Zwillinge können sich, wenn auch selten, noch im letzten Moment umpositionieren. Genau das geschah hier: Serach hätte in seiner Querlage nicht geboren werden können. Doch durch den Rückzug seiner Hand kam es zu einer spontanen Umlagerung der Zwillinge. Für die Hebamme war dies so überraschend, dass sie ausrief: „Wie bist du durchgebrochen!“ Darum erhielt er den Namen Perez – „der Durchbruch, der Riss“.
So wurde Perez zuerst geboren, sein Name spiegelt den dramatischen Vorgang wider. Erst danach kam Serach, der „Aufgehende“, zur Welt – derjenige, der zuerst erscheinen wollte, aber zurückstehen musste.
Aus moderner Sicht war dies eine seltene, fast paradoxe Geburtsdynamik: ein Armvorfall, spontane Rückverlagerung und Positionswechsel, gefolgt von einem überraschenden Reihenfolgewechsel der Zwillinge. Deshalb ist der Name Perez nicht nur eine Beschreibung des Geburtsvorgangs, sondern auch ein Symbol für das überraschende Vorpreschen.
Perez wird in den Stammeslisten (1. Mose 46, 12; 4. Mose 26, 20) vor Serach genannt. Er wurde Ahnherr des Stammesfürsten Nachschon (4. Mose 2, 3) und des Königs David (Rut 4, 18; 1. Chr. 2, 5ff). Durch ihn gehört Tamar zu den Ahnfrauen der Geschlechtslinie des Messias.

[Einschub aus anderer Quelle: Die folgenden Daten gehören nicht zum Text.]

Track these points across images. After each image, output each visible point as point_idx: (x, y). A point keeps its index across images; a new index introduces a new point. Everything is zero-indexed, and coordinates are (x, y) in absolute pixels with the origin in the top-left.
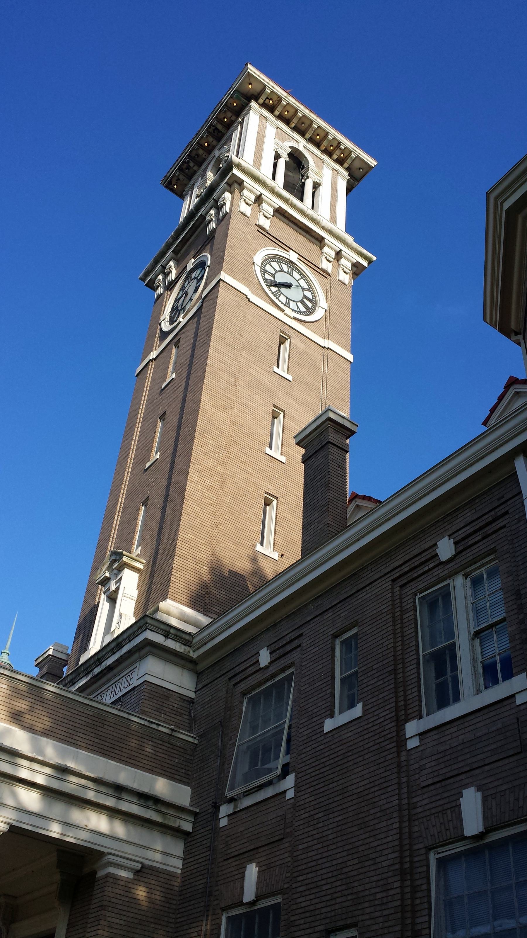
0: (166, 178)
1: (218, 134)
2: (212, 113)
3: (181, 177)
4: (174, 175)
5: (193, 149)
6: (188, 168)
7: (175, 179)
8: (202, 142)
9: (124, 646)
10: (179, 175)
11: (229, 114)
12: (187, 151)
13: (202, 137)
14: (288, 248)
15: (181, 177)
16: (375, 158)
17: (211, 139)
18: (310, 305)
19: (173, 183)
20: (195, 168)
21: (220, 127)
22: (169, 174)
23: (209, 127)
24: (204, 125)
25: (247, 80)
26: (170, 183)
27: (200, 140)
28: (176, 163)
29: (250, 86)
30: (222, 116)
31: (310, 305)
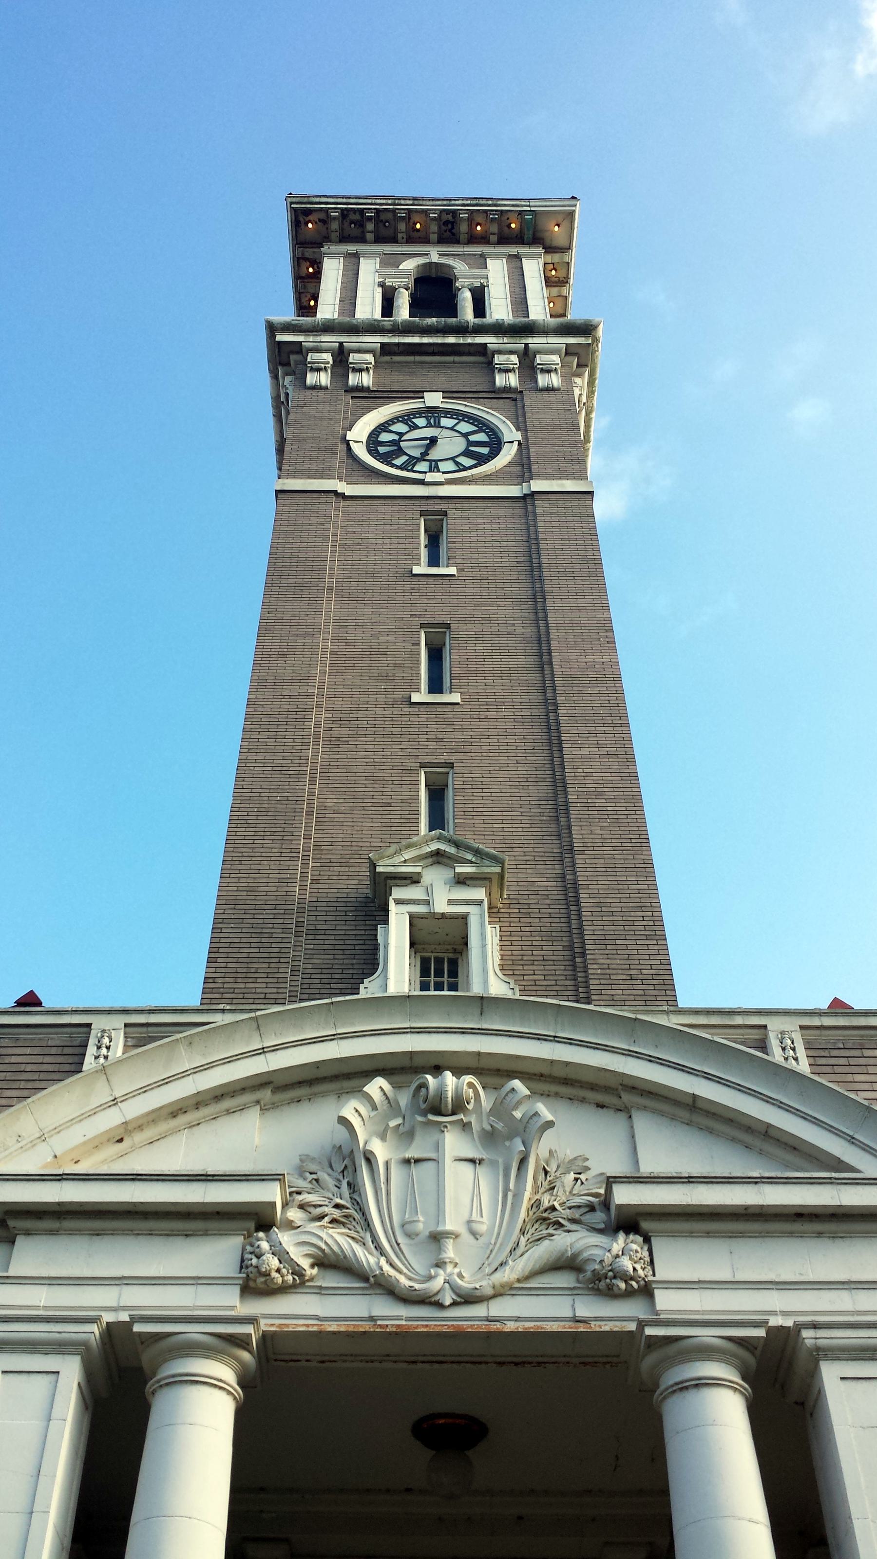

Diese Geburt ist daher nicht nur medizinisch bemerkenswert, sondern auch heilsgeschichtlich entscheidend: In 1. Mose 49, 8ff wird gesagt, dass die Brüder Jehuda preisen werden – eine Anspielung auf seinen Namen. Denn der Schilo, eine Bezeichnung für den Messias, wird aus seiner Linie hervorgehen.
Ich schließe diese Betrachtung mit einem prophetischen Vers aus Micha 2, 13, wo bei der Sammlung des Überrests Israels der Messias als der „haPorez“ = der Durchbrecher bezeichnet wird. Parez ist somit ein Typus für den kommenden Erlöser.
V13) Der Durchbrecher הַפֹּרֵץ haPorez wird vor ihnen hinaufziehen, durchbrechen werden sie פָּרְצוּ parzu und durch das Tor einherziehen und durch dasselbe hinausziehen. Und ihr König wird vor ihnen einherziehen, ja, der Ewige an ihrer Spitze.
Euch allen wünsche ich einen gesegneten Schabbat!